▶ Reading passage
^^^^^^^^
Rick Clark, a no-till organic farmer from Indiana, recently encouraged a group of farmers at a field day to move away from synthetic pesticides.
“Eliminate all of these caustic inputs that are harming our bodies. We can farm without all these inputs,” he said. “Let’s figure out how to move forward and make it happen.”
Clark emphasized that farming is about more than building soil health. “This is about building soil health and human health,” he said.
Clark was the keynote speaker at a field day focused on regenerative agriculture organized by soil health consultants Continuum Ag held in Washington, Iowa in June. Nearly 250 people, mostly farmers, from 20 states attended the field day in person, and another 1,000 joined the event online.
Clark said he began with no-till farming and cover crops but now farms organically with no-till and diversified cover crops.
^^^^^^^^
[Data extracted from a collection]

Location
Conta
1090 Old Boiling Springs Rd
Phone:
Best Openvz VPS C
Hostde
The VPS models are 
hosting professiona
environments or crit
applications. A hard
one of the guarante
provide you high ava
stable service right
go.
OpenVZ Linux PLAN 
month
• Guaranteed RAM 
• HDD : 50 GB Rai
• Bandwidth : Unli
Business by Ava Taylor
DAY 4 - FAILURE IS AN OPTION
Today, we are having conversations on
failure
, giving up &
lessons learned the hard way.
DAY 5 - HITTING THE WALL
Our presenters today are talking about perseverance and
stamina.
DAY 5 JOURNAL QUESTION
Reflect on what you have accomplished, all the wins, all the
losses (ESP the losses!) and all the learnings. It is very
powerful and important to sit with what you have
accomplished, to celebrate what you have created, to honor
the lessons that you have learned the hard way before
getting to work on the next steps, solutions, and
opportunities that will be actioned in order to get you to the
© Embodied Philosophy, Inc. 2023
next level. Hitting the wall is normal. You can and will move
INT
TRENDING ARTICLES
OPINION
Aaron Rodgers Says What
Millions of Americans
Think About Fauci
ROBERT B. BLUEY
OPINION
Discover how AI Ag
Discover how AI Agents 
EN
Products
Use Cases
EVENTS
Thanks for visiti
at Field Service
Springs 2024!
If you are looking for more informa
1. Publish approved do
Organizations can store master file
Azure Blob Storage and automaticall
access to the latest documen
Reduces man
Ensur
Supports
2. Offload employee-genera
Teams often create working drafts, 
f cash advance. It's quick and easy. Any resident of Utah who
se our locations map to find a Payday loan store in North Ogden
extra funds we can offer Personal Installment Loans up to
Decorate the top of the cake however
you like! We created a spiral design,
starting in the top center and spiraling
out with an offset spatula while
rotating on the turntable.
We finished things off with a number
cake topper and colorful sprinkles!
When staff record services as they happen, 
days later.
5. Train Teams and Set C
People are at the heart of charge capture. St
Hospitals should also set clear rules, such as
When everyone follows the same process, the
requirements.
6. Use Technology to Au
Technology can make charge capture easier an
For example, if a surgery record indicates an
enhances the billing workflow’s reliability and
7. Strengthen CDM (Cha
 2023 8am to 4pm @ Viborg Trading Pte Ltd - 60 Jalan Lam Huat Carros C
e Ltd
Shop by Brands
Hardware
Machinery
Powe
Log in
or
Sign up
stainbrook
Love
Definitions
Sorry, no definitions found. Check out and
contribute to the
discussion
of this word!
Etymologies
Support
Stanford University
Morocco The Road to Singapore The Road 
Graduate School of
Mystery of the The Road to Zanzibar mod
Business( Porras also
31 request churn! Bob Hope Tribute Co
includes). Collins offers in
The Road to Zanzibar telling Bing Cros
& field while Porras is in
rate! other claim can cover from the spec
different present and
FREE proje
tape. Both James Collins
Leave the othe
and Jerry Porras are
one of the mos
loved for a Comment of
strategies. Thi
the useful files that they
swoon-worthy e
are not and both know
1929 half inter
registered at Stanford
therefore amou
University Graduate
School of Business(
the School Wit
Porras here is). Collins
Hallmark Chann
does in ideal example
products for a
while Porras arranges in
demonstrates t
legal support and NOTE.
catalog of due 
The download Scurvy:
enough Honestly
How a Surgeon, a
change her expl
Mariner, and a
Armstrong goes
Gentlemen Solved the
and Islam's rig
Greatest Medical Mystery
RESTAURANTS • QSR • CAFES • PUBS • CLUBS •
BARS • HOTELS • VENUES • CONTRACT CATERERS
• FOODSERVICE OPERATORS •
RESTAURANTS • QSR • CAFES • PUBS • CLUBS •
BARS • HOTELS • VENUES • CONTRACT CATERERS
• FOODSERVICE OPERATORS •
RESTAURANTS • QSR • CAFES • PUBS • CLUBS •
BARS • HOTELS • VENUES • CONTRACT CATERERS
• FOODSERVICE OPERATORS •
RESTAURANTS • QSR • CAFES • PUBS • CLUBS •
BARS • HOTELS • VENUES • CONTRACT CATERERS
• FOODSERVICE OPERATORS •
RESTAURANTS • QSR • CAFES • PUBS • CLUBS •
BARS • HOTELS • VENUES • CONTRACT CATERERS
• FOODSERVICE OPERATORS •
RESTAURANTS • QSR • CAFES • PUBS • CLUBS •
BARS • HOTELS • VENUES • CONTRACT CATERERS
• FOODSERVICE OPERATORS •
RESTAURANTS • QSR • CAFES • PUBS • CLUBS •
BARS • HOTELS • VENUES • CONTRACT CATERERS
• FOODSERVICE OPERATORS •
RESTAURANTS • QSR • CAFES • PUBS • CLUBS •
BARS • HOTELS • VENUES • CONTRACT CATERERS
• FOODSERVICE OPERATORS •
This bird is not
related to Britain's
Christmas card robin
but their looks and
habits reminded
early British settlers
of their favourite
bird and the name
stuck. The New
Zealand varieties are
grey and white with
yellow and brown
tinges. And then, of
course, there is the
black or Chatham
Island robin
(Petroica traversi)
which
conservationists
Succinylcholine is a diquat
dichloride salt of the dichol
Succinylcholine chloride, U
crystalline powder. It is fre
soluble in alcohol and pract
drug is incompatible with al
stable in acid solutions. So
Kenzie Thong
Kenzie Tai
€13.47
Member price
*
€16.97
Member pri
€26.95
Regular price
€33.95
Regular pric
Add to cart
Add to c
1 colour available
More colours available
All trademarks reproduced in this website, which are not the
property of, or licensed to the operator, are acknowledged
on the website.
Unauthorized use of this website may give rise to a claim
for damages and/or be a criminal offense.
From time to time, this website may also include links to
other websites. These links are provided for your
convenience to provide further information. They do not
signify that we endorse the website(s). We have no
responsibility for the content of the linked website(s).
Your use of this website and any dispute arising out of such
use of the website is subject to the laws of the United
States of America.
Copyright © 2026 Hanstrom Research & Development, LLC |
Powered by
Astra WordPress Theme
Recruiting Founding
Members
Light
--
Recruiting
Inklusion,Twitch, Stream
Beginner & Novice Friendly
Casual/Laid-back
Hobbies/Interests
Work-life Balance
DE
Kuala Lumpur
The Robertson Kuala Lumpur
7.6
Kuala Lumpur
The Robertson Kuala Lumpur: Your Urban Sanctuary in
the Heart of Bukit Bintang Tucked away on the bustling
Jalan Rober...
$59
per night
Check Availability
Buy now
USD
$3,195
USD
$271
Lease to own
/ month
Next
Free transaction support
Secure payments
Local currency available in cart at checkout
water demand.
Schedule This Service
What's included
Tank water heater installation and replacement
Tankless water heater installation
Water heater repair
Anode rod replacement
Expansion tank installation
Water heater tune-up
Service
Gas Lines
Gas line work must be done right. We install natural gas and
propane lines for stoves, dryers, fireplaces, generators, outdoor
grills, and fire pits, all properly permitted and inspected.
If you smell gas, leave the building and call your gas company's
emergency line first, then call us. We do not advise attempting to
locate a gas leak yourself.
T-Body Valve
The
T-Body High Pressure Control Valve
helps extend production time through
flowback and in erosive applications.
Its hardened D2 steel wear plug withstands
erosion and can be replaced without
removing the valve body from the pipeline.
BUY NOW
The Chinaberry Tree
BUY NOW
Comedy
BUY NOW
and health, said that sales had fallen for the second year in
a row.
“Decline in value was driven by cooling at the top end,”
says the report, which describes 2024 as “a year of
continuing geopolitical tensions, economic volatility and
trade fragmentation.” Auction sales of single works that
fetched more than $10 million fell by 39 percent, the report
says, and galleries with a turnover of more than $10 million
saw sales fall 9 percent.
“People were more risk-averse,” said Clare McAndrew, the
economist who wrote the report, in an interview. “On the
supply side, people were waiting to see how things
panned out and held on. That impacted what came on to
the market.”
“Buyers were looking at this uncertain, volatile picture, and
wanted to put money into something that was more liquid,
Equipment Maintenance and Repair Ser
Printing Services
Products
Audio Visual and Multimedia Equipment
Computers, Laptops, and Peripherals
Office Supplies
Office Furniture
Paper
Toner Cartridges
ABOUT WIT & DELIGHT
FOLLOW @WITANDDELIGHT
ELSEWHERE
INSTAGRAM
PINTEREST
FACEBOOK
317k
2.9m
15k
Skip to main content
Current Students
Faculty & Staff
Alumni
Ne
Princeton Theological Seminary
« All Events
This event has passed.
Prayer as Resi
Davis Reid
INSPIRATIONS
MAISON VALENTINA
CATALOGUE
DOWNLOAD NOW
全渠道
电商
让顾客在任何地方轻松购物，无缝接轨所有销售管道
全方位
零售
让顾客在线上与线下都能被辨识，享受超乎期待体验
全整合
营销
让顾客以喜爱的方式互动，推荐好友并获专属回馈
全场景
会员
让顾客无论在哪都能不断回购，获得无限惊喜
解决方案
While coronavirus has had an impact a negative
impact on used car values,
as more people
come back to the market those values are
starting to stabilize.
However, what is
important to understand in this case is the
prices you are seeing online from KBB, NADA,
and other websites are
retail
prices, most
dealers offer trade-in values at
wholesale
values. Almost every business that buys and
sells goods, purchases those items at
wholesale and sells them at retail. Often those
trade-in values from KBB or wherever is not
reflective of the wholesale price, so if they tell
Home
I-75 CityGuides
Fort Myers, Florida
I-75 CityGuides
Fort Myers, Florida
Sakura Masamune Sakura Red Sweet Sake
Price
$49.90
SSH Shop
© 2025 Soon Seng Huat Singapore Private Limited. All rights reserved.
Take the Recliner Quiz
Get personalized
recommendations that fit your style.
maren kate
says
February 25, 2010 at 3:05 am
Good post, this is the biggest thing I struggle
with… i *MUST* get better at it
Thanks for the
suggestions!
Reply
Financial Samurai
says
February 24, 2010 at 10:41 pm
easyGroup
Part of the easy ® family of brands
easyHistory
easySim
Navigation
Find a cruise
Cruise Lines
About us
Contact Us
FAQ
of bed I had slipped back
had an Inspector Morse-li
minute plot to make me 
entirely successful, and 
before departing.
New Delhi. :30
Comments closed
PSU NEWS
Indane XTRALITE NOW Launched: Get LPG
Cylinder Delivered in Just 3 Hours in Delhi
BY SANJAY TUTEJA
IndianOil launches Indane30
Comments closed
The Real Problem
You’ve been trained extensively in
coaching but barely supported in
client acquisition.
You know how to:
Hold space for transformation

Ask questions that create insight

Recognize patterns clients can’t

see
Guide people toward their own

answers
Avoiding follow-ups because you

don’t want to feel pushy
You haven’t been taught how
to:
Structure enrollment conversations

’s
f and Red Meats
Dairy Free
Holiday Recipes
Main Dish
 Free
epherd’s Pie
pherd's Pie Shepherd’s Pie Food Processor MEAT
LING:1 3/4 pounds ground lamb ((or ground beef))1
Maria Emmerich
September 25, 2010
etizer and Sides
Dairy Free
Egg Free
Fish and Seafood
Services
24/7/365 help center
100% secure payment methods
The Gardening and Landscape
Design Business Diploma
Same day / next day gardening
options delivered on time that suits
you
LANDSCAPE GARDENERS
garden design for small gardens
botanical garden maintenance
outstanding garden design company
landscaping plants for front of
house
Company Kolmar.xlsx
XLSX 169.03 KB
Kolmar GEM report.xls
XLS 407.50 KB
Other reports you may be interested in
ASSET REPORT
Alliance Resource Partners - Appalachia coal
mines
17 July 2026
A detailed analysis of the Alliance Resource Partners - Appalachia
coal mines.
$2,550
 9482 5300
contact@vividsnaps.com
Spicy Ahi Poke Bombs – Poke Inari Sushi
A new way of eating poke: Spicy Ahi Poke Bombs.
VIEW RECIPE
^^^^^^^^
▶ Work order A
Rewrite the paragraph of the article about Rick Clark that begins "Clark was the keynote speaker" as a short bulleted list that keeps its main facts.
▶ Work order B
Echo the article about Rick Clark word for word, between "Clark was the" and "the event online.", inclusive.

▶ Solution A
- Clark was the keynote speaker at a regenerative agriculture field day.
- Soil health consultants Continuum Ag organized it in Washington, Iowa, in June.
- Nearly 250 people from 20 states, mostly farmers, attended in person.
- Another 1,000 joined online.

▶ Solution B
Clark was the keynote speaker at a field day focused on regenerative agriculture organized by soil health consultants Continuum Ag held in Washington, Iowa in June. Nearly 250 people, mostly farmers, from 20 states attended the field day in person, and another 1,000 joined the event online.